Joe’s career in the design, engineering and production of plastics and other petrochemical products, as well as in developing clean energy, took him to Holland, England, Mexico and, twenty-some years later, back stateside. He admits to speaking Dutch, German and Spanish—“with a little bit of Hungarian thrown in from my grandparents.”

Once he was settled in Houston, Joe began to think about investing in good causes. And that is when he became involved with Stevens once again. “I had received some significant bonuses so I decided to become involved in philanthropy,” he said. He and his fellow class officers made calls to the 250 members of his class, and he became a major force behind starting the Class of 1973 Endowed Scholarship, which is growing. “I even solicit my friends in Texas to give,” he commented. As vice president of his class, he has committed to helping raise $2 million for the fund by the 50th reunion of the class in 2023.

His other charities include the Houston Food Bank; Making it Better, which supports urban literacy; Bel Inizio, which helps women who are down on their luck make a fresh start; and the Red Cross. “Texas is a low tax state and sometimes people miss the safety net,” he observed. “It needs charities that take care of people.”

Life lessons have been on Joe’s mind since he retired. “I learned a lot of theory at Stevens,” he said. “And then I learned that theory doesn’t often apply in the working world. Theory is a good way of piquing a student’s interest; it gets the curiosity going, rather than supplying practical solutions.”

The other life lesson is that life is not linear.

“We would all like to believe that our lives would increase in a linear and very predictable manner,” Joe said at the April 2019 Scholarship Luncheon on campus. If life were linear:

  • Every year we would become 4% smarter
  • Every year we would become 6% more wealthy
  • Every year we would be 5% happier

But life doesn’t work that way. “Usually our parents pay taxes and we go to public school. Usually we don’t even see the money. Then we graduate from high school and go away to college. Then we fall off the cliff. For many people, it’s life’s first great nonlinearity. Our parents still have to pay the taxes, but we as a family unit also have to pay a tuition bill that can reach $50,000 per year. Life is totally disrupted.”

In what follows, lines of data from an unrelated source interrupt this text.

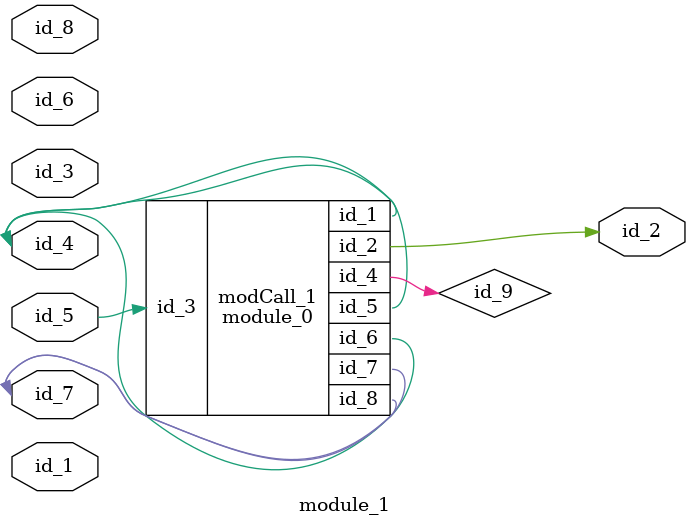
<source format=v>
module module_0 (
    id_1,
    id_2,
    id_3,
    id_4,
    id_5,
    id_6,
    id_7,
    id_8
);
  inout wire id_8;
  inout wire id_7;
  inout wire id_6;
  output wire id_5;
  inout wire id_4;
  input wire id_3;
  output wire id_2;
  output wire id_1;
  wire id_9;
  wire id_10;
  assign id_2 = id_7;
endmodule
module module_1 (
    id_1,
    id_2,
    id_3,
    id_4,
    id_5,
    id_6,
    id_7,
    id_8
);
  input wire id_8;
  inout wire id_7;
  input wire id_6;
  inout wire id_5;
  inout wire id_4;
  inout wire id_3;
  output wire id_2;
  inout wire id_1;
  wire id_9;
  module_0 modCall_1 (
      id_4,
      id_2,
      id_5,
      id_9,
      id_4,
      id_4,
      id_7,
      id_7
  );
endmodule

</source>
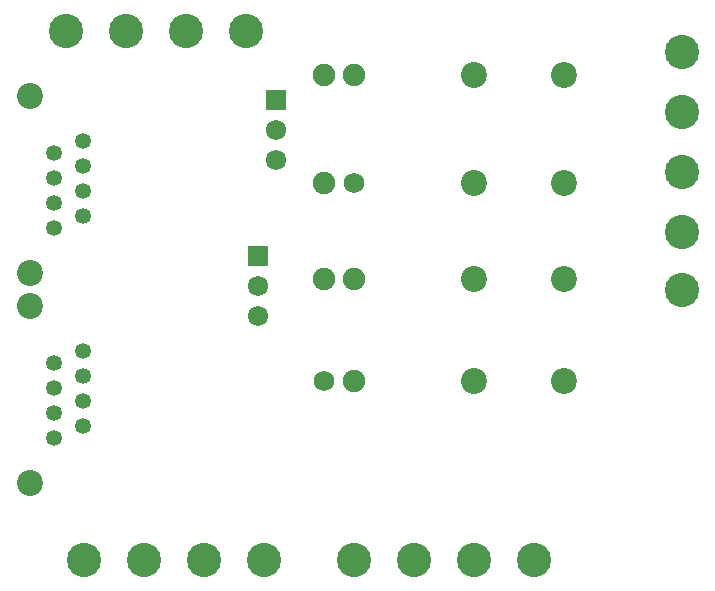
<source format=gbs>
G04 #@! TF.FileFunction,Soldermask,Bot*
%FSLAX46Y46*%
G04 Gerber Fmt 4.6, Leading zero omitted, Abs format (unit mm)*
G04 Created by KiCad (PCBNEW 4.0.1-stable) date 8/05/2016 3:47:28 PM*
%MOMM*%
G01*
G04 APERTURE LIST*
%ADD10C,0.150000*%
%ADD11C,2.900000*%
%ADD12R,1.724000X1.724000*%
%ADD13C,1.724000*%
%ADD14C,1.750000*%
%ADD15C,1.900000*%
%ADD16C,2.200000*%
%ADD17C,1.350000*%
G04 APERTURE END LIST*
D10*
D11*
X144566000Y-108204000D03*
X144566000Y-113284000D03*
X144566000Y-118364000D03*
X144566000Y-123444000D03*
X144566000Y-128364000D03*
X109220000Y-151170000D03*
X104140000Y-151170000D03*
X99060000Y-151170000D03*
X93980000Y-151170000D03*
X132080000Y-151170000D03*
X127000000Y-151170000D03*
X121920000Y-151170000D03*
X116840000Y-151170000D03*
D12*
X110236000Y-112268000D03*
D13*
X110236000Y-114808000D03*
X110236000Y-117348000D03*
D12*
X108712000Y-125476000D03*
D13*
X108712000Y-128016000D03*
X108712000Y-130556000D03*
D11*
X92456000Y-106386000D03*
X97536000Y-106386000D03*
X102616000Y-106386000D03*
X107696000Y-106386000D03*
D14*
X114300000Y-136020000D03*
D15*
X116840000Y-136020000D03*
D16*
X127000000Y-136020000D03*
X134620000Y-136020000D03*
D15*
X114300000Y-127384000D03*
X116840000Y-127384000D03*
D16*
X127000000Y-127384000D03*
X134620000Y-127384000D03*
D15*
X114300000Y-119256000D03*
D14*
X116840000Y-119256000D03*
D16*
X127000000Y-119256000D03*
X134620000Y-119256000D03*
D15*
X114300000Y-110112000D03*
X116840000Y-110112000D03*
D16*
X127000000Y-110112000D03*
X134620000Y-110112000D03*
X89408000Y-129660000D03*
X89408000Y-144660000D03*
D17*
X93908000Y-133455000D03*
X93908000Y-135572200D03*
X93908000Y-137689300D03*
X93908000Y-139806400D03*
X91458000Y-134513600D03*
X91458000Y-136630700D03*
X91458000Y-138747800D03*
X91458000Y-140865000D03*
D16*
X89408000Y-111880000D03*
X89408000Y-126880000D03*
D17*
X93908000Y-115675000D03*
X93908000Y-117792200D03*
X93908000Y-119909300D03*
X93908000Y-122026400D03*
X91458000Y-116733600D03*
X91458000Y-118850700D03*
X91458000Y-120967800D03*
X91458000Y-123085000D03*
M02*

</source>
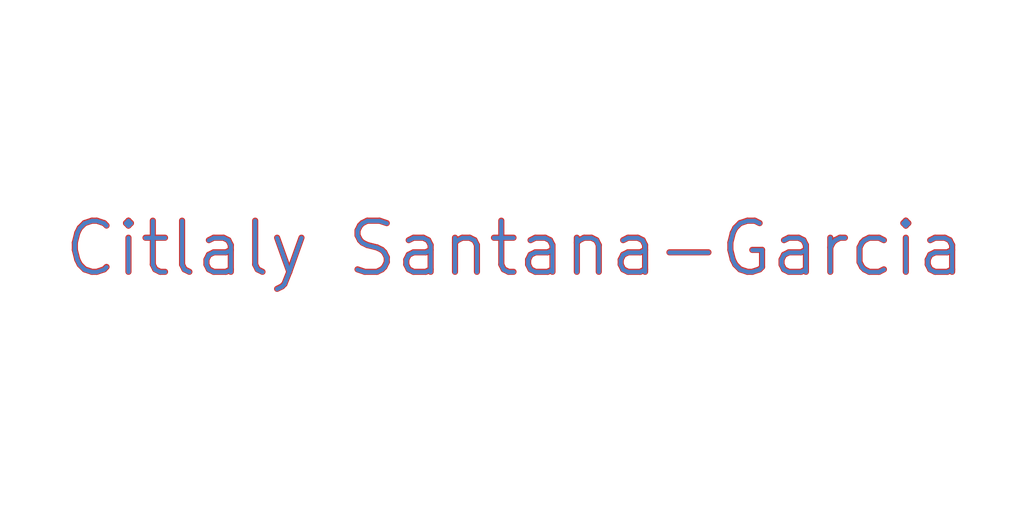
<source format=kicad_pcb>
(kicad_pcb (version 20171130) (host pcbnew "(6.0.0-rc1-dev-305-gf0b8b21)")

  (general
    (thickness 1.6)
    (drawings 6)
    (tracks 0)
    (zones 0)
    (modules 0)
    (nets 1)
  )

  (page A4)
  (layers
    (0 F.Cu signal)
    (31 B.Cu signal)
    (32 B.Adhes user)
    (33 F.Adhes user)
    (34 B.Paste user)
    (35 F.Paste user)
    (36 B.SilkS user)
    (37 F.SilkS user)
    (38 B.Mask user)
    (39 F.Mask user)
    (40 Dwgs.User user)
    (41 Cmts.User user)
    (42 Eco1.User user)
    (43 Eco2.User user)
    (44 Edge.Cuts user)
    (45 Margin user)
    (46 B.CrtYd user)
    (47 F.CrtYd user)
    (48 B.Fab user)
    (49 F.Fab user)
  )

  (setup
    (last_trace_width 0.25)
    (trace_clearance 0.2)
    (zone_clearance 0.508)
    (zone_45_only no)
    (trace_min 0.2)
    (via_size 0.8)
    (via_drill 0.4)
    (via_min_size 0.4)
    (via_min_drill 0.3)
    (uvia_size 0.3)
    (uvia_drill 0.1)
    (uvias_allowed no)
    (uvia_min_size 0.2)
    (uvia_min_drill 0.1)
    (edge_width 0.05)
    (segment_width 0.2)
    (pcb_text_width 0.3)
    (pcb_text_size 1.5 1.5)
    (mod_edge_width 0.12)
    (mod_text_size 1 1)
    (mod_text_width 0.15)
    (pad_size 1.524 1.524)
    (pad_drill 0.762)
    (pad_to_mask_clearance 0.2)
    (aux_axis_origin 0 0)
    (grid_origin 13.97 14.478)
    (visible_elements FFFFFF7F)
    (pcbplotparams
      (layerselection 0x010fc_ffffffff)
      (usegerberextensions false)
      (usegerberattributes false)
      (usegerberadvancedattributes false)
      (creategerberjobfile false)
      (excludeedgelayer true)
      (linewidth 0.100000)
      (plotframeref false)
      (viasonmask false)
      (mode 1)
      (useauxorigin false)
      (hpglpennumber 1)
      (hpglpenspeed 20)
      (hpglpendiameter 15.000000)
      (psnegative false)
      (psa4output false)
      (plotreference true)
      (plotvalue true)
      (plotinvisibletext false)
      (padsonsilk false)
      (subtractmaskfromsilk false)
      (outputformat 1)
      (mirror false)
      (drillshape 1)
      (scaleselection 1)
      (outputdirectory ""))
  )

  (net 0 "")

  (net_class Default "This is the default net class."
    (clearance 0.2)
    (trace_width 0.25)
    (via_dia 0.8)
    (via_drill 0.4)
    (uvia_dia 0.3)
    (uvia_drill 0.1)
  )

  (gr_text "Citlaly Santana-Garcia" (at 141.6304 76.1238) (layer F.Cu) (tstamp 5E27AF9A)
    (effects (font (size 12.7 12.7) (thickness 1.524)))
  )
  (gr_text "Citlaly Santana-Garcia" (at 141.6304 76.1492) (layer B.Cu)
    (effects (font (size 12.7 12.7) (thickness 0.9906)))
  )
  (gr_line (start 267.97 141.478) (end 13.97 141.478) (layer Dwgs.User) (width 0.15))
  (gr_line (start 267.97 14.478) (end 267.97 141.478) (layer Dwgs.User) (width 0.15))
  (gr_line (start 13.97 14.478) (end 267.97 14.478) (layer Dwgs.User) (width 0.15))
  (gr_line (start 13.97 14.478) (end 13.97 116.078) (layer Dwgs.User) (width 0.15))

)

</source>
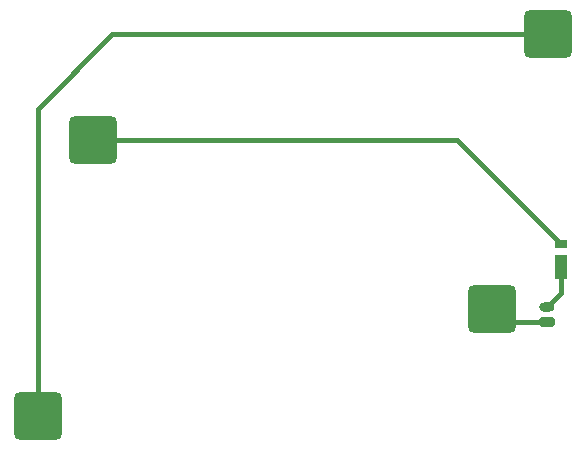
<source format=gbr>
%TF.GenerationSoftware,KiCad,Pcbnew,7.0.10*%
%TF.CreationDate,2024-04-17T22:45:22-04:00*%
%TF.ProjectId,pv1,7076312e-6b69-4636-9164-5f7063625858,rev?*%
%TF.SameCoordinates,Original*%
%TF.FileFunction,Copper,L1,Top*%
%TF.FilePolarity,Positive*%
%FSLAX46Y46*%
G04 Gerber Fmt 4.6, Leading zero omitted, Abs format (unit mm)*
G04 Created by KiCad (PCBNEW 7.0.10) date 2024-04-17 22:45:22*
%MOMM*%
%LPD*%
G01*
G04 APERTURE LIST*
G04 Aperture macros list*
%AMRoundRect*
0 Rectangle with rounded corners*
0 $1 Rounding radius*
0 $2 $3 $4 $5 $6 $7 $8 $9 X,Y pos of 4 corners*
0 Add a 4 corners polygon primitive as box body*
4,1,4,$2,$3,$4,$5,$6,$7,$8,$9,$2,$3,0*
0 Add four circle primitives for the rounded corners*
1,1,$1+$1,$2,$3*
1,1,$1+$1,$4,$5*
1,1,$1+$1,$6,$7*
1,1,$1+$1,$8,$9*
0 Add four rect primitives between the rounded corners*
20,1,$1+$1,$2,$3,$4,$5,0*
20,1,$1+$1,$4,$5,$6,$7,0*
20,1,$1+$1,$6,$7,$8,$9,0*
20,1,$1+$1,$8,$9,$2,$3,0*%
G04 Aperture macros list end*
%TA.AperFunction,SMDPad,CuDef*%
%ADD10RoundRect,0.400000X-1.600000X-1.600000X1.600000X-1.600000X1.600000X1.600000X-1.600000X1.600000X0*%
%TD*%
%TA.AperFunction,SMDPad,CuDef*%
%ADD11R,1.100000X2.000000*%
%TD*%
%TA.AperFunction,SMDPad,CuDef*%
%ADD12R,1.100000X0.800000*%
%TD*%
%TA.AperFunction,ComponentPad*%
%ADD13RoundRect,0.200000X0.450000X-0.200000X0.450000X0.200000X-0.450000X0.200000X-0.450000X-0.200000X0*%
%TD*%
%TA.AperFunction,ComponentPad*%
%ADD14O,1.300000X0.800000*%
%TD*%
%TA.AperFunction,Conductor*%
%ADD15C,0.400000*%
%TD*%
G04 APERTURE END LIST*
D10*
%TO.P,PV1,1,+*%
%TO.N,Net-(D1-A)*%
X108100000Y-115600000D03*
%TO.P,PV1,2,-*%
%TO.N,Net-(PV1--)*%
X146600000Y-106600000D03*
%TD*%
D11*
%TO.P,D1,1,K*%
%TO.N,Net-(D1-K)*%
X147700000Y-126300000D03*
D12*
%TO.P,D1,2,A*%
%TO.N,Net-(D1-A)*%
X147700000Y-124400000D03*
%TD*%
D10*
%TO.P,PV2,1,+*%
%TO.N,Net-(PV1--)*%
X103400000Y-138900000D03*
%TO.P,PV2,2,-*%
%TO.N,Net-(PV2--)*%
X141900000Y-129900000D03*
%TD*%
D13*
%TO.P,J1,1*%
%TO.N,Net-(PV2--)*%
X146500000Y-130975000D03*
D14*
%TO.P,J1,2*%
%TO.N,Net-(D1-K)*%
X146500000Y-129725000D03*
%TD*%
D15*
%TO.N,Net-(PV1--)*%
X109700000Y-106600000D02*
X146600000Y-106600000D01*
X103400000Y-112900000D02*
X109700000Y-106600000D01*
X103400000Y-138900000D02*
X103400000Y-112900000D01*
%TO.N,Net-(D1-K)*%
X147700000Y-128525000D02*
X146500000Y-129725000D01*
X147700000Y-126300000D02*
X147700000Y-128525000D01*
%TO.N,Net-(D1-A)*%
X138900000Y-115600000D02*
X147700000Y-124400000D01*
X108100000Y-115600000D02*
X138900000Y-115600000D01*
%TO.N,Net-(PV2--)*%
X142975000Y-130975000D02*
X146500000Y-130975000D01*
X141900000Y-129900000D02*
X142975000Y-130975000D01*
%TD*%
M02*

</source>
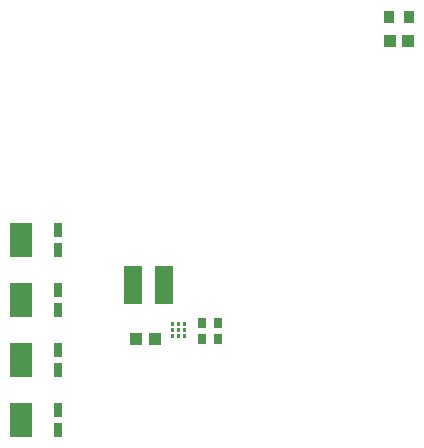
<source format=gtp>
G04 Layer: TopPasteMaskLayer*
G04 Panelize: , Column: 2, Row: 2, Board Size: 58.42mm x 58.42mm, Panelized Board Size: 118.84mm x 118.84mm*
G04 EasyEDA v6.5.34, 2023-08-21 18:11:39*
G04 e033e4da8f4f40f2a2828097716e79b9,5a6b42c53f6a479593ecc07194224c93,10*
G04 Gerber Generator version 0.2*
G04 Scale: 100 percent, Rotated: No, Reflected: No *
G04 Dimensions in millimeters *
G04 leading zeros omitted , absolute positions ,4 integer and 5 decimal *
%FSLAX45Y45*%
%MOMM*%

%ADD10R,1.0000X1.1000*%
%ADD11R,0.8999X1.0000*%
%ADD12R,0.8000X0.9000*%
%ADD13R,1.8300X2.8600*%
%ADD14R,0.7300X1.2600*%
%ADD15R,1.5000X3.3200*%

%LPD*%
G36*
X2301697Y2986024D02*
G01*
X2297226Y2981502D01*
X2297226Y2960522D01*
X2301697Y2956001D01*
X2322728Y2956001D01*
X2327198Y2960522D01*
X2327198Y2981502D01*
X2322728Y2986024D01*
G37*
G36*
X2301697Y2935986D02*
G01*
X2297226Y2931515D01*
X2297226Y2910484D01*
X2301697Y2906014D01*
X2322728Y2906014D01*
X2327198Y2910484D01*
X2327198Y2931515D01*
X2322728Y2935986D01*
G37*
G36*
X2301697Y2885998D02*
G01*
X2297226Y2881528D01*
X2297226Y2860497D01*
X2301697Y2856026D01*
X2322728Y2856026D01*
X2327198Y2860497D01*
X2327198Y2881528D01*
X2322728Y2885998D01*
G37*
G36*
X2351684Y2986024D02*
G01*
X2347214Y2981502D01*
X2347214Y2960522D01*
X2351684Y2956001D01*
X2372715Y2956001D01*
X2377186Y2960522D01*
X2377186Y2981502D01*
X2372715Y2986024D01*
G37*
G36*
X2351684Y2935986D02*
G01*
X2347214Y2931515D01*
X2347214Y2910484D01*
X2351684Y2906014D01*
X2372715Y2906014D01*
X2377186Y2910484D01*
X2377186Y2931515D01*
X2372715Y2935986D01*
G37*
G36*
X2351684Y2885998D02*
G01*
X2347214Y2881528D01*
X2347214Y2860497D01*
X2351684Y2856026D01*
X2372715Y2856026D01*
X2377186Y2860497D01*
X2377186Y2881528D01*
X2372715Y2885998D01*
G37*
G36*
X2401722Y2986024D02*
G01*
X2397201Y2981502D01*
X2397201Y2960522D01*
X2401722Y2956001D01*
X2422702Y2956001D01*
X2427224Y2960522D01*
X2427224Y2981502D01*
X2422702Y2986024D01*
G37*
G36*
X2401722Y2935986D02*
G01*
X2397201Y2931515D01*
X2397201Y2910484D01*
X2401722Y2906014D01*
X2422702Y2906014D01*
X2427224Y2910484D01*
X2427224Y2931515D01*
X2422702Y2935986D01*
G37*
G36*
X2401722Y2885998D02*
G01*
X2397201Y2881528D01*
X2397201Y2860497D01*
X2401722Y2856026D01*
X2422702Y2856026D01*
X2427224Y2860497D01*
X2427224Y2881528D01*
X2422702Y2885998D01*
G37*
D10*
G01*
X4149090Y5372100D03*
G01*
X4309084Y5372100D03*
D11*
G01*
X4144086Y5575300D03*
G01*
X4314088Y5575300D03*
D10*
G01*
X2002790Y2844800D03*
G01*
X2162784Y2844800D03*
D12*
G01*
X2558897Y2984500D03*
G01*
X2698902Y2984500D03*
G01*
X2558897Y2844800D03*
G01*
X2698902Y2844800D03*
D13*
G01*
X1027709Y2159000D03*
D14*
G01*
X1341297Y2075789D03*
G01*
X1341297Y2242185D03*
D13*
G01*
X1027684Y2667000D03*
D14*
G01*
X1341297Y2583789D03*
G01*
X1341297Y2750185D03*
D13*
G01*
X1027684Y3175000D03*
D14*
G01*
X1341297Y3091789D03*
G01*
X1341297Y3258185D03*
D13*
G01*
X1027684Y3683000D03*
D14*
G01*
X1341297Y3599789D03*
G01*
X1341297Y3766185D03*
D15*
G01*
X2241016Y3301187D03*
G01*
X1975408Y3301187D03*
M02*

</source>
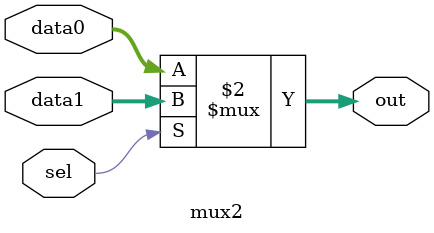
<source format=sv>
module mux2 (
    input  logic         sel,
    input  logic [31:0]  data0,
    input  logic [31:0]  data1,
    output logic [31:0]  out
);

    always_comb begin
        out = sel ? data1 : data0;
    end

endmodule

</source>
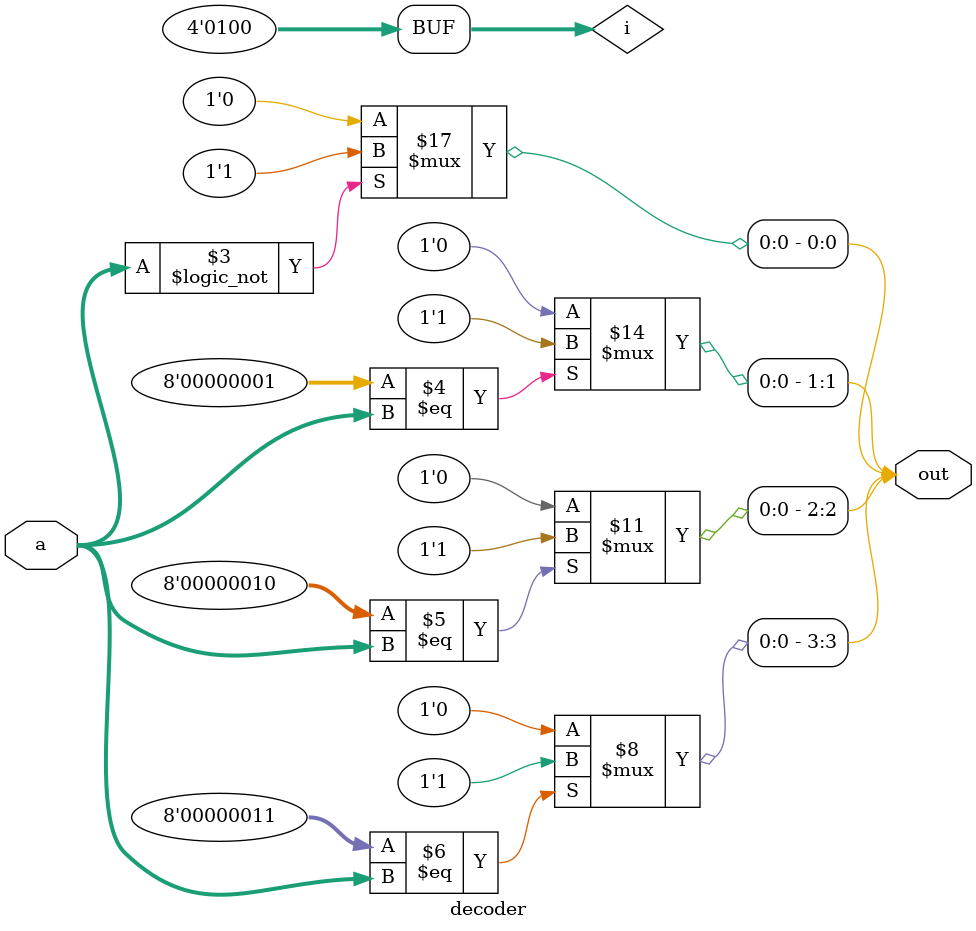
<source format=sv>
module decoder (a, out);
    parameter N = 4;
    input [7:0] a;
    output reg [N-1:0] out;
    reg [N-1:0] i;
    always @(*) begin
        for (i = 0; i < N; i = i + 1) begin
            if (i == a) begin
                out[i] = 1;
            end
            else begin
                out[i] = 0;
            end
        end
    end
endmodule
</source>
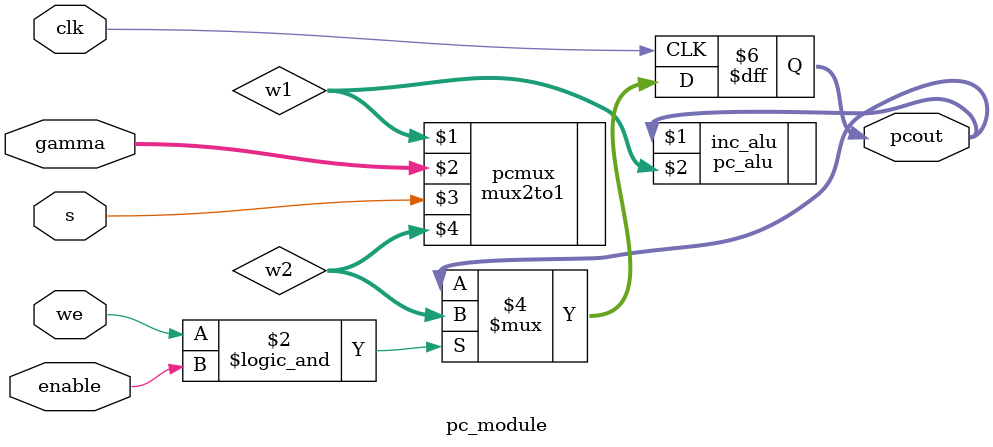
<source format=v>
module pc_module 
	#(parameter width = 6)
	(
		input [width-1:0] gamma,
		input clk, 
		input s, we, enable,
		output reg [width-1:0] pcout 
	);

	wire [width-1:0] w1;
	wire [width-1:0] w2;

	//mux will selection which address to send to PC
	mux2to1 #(width) pcmux (w1, gamma, s, w2); //s==1 => PC INC
	pc_alu inc_alu(pcout, w1);
	
	//to start the process from 0th instruction
	initial pcout = 0;
	always @(posedge clk)
	 	if (we && enable) pcout <= w2;

endmodule

</source>
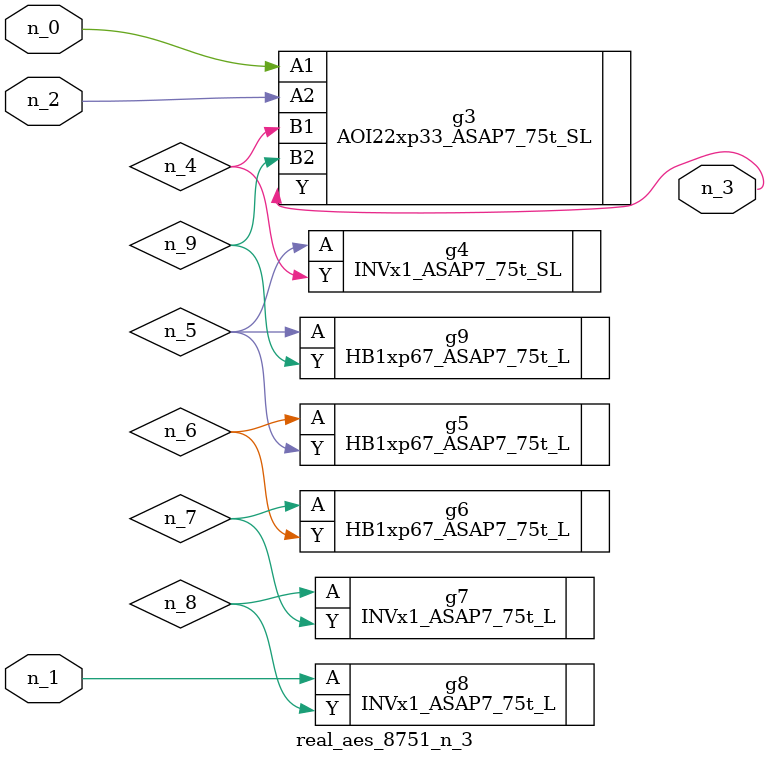
<source format=v>
module real_aes_8751_n_3 (n_0, n_2, n_1, n_3);
input n_0;
input n_2;
input n_1;
output n_3;
wire n_4;
wire n_5;
wire n_7;
wire n_9;
wire n_6;
wire n_8;
AOI22xp33_ASAP7_75t_SL g3 ( .A1(n_0), .A2(n_2), .B1(n_4), .B2(n_9), .Y(n_3) );
INVx1_ASAP7_75t_L g8 ( .A(n_1), .Y(n_8) );
INVx1_ASAP7_75t_SL g4 ( .A(n_5), .Y(n_4) );
HB1xp67_ASAP7_75t_L g9 ( .A(n_5), .Y(n_9) );
HB1xp67_ASAP7_75t_L g5 ( .A(n_6), .Y(n_5) );
HB1xp67_ASAP7_75t_L g6 ( .A(n_7), .Y(n_6) );
INVx1_ASAP7_75t_L g7 ( .A(n_8), .Y(n_7) );
endmodule
</source>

One solution to this nonlinearity is scholarships.

“I couldn’t have attended such an excellent institution of higher education as Stevens without financial aid,” he continued. “So when I retired, I had a little time to put my feet up and count my blessings (and my money). I decided our class needed to endow a scholarship. Many of us have gotten a boost up. Now it is time for us to give back.”

Joe’s feet are no longer up. He is working to make sure that present and future Stevens students will have the support they need to learn and succeed.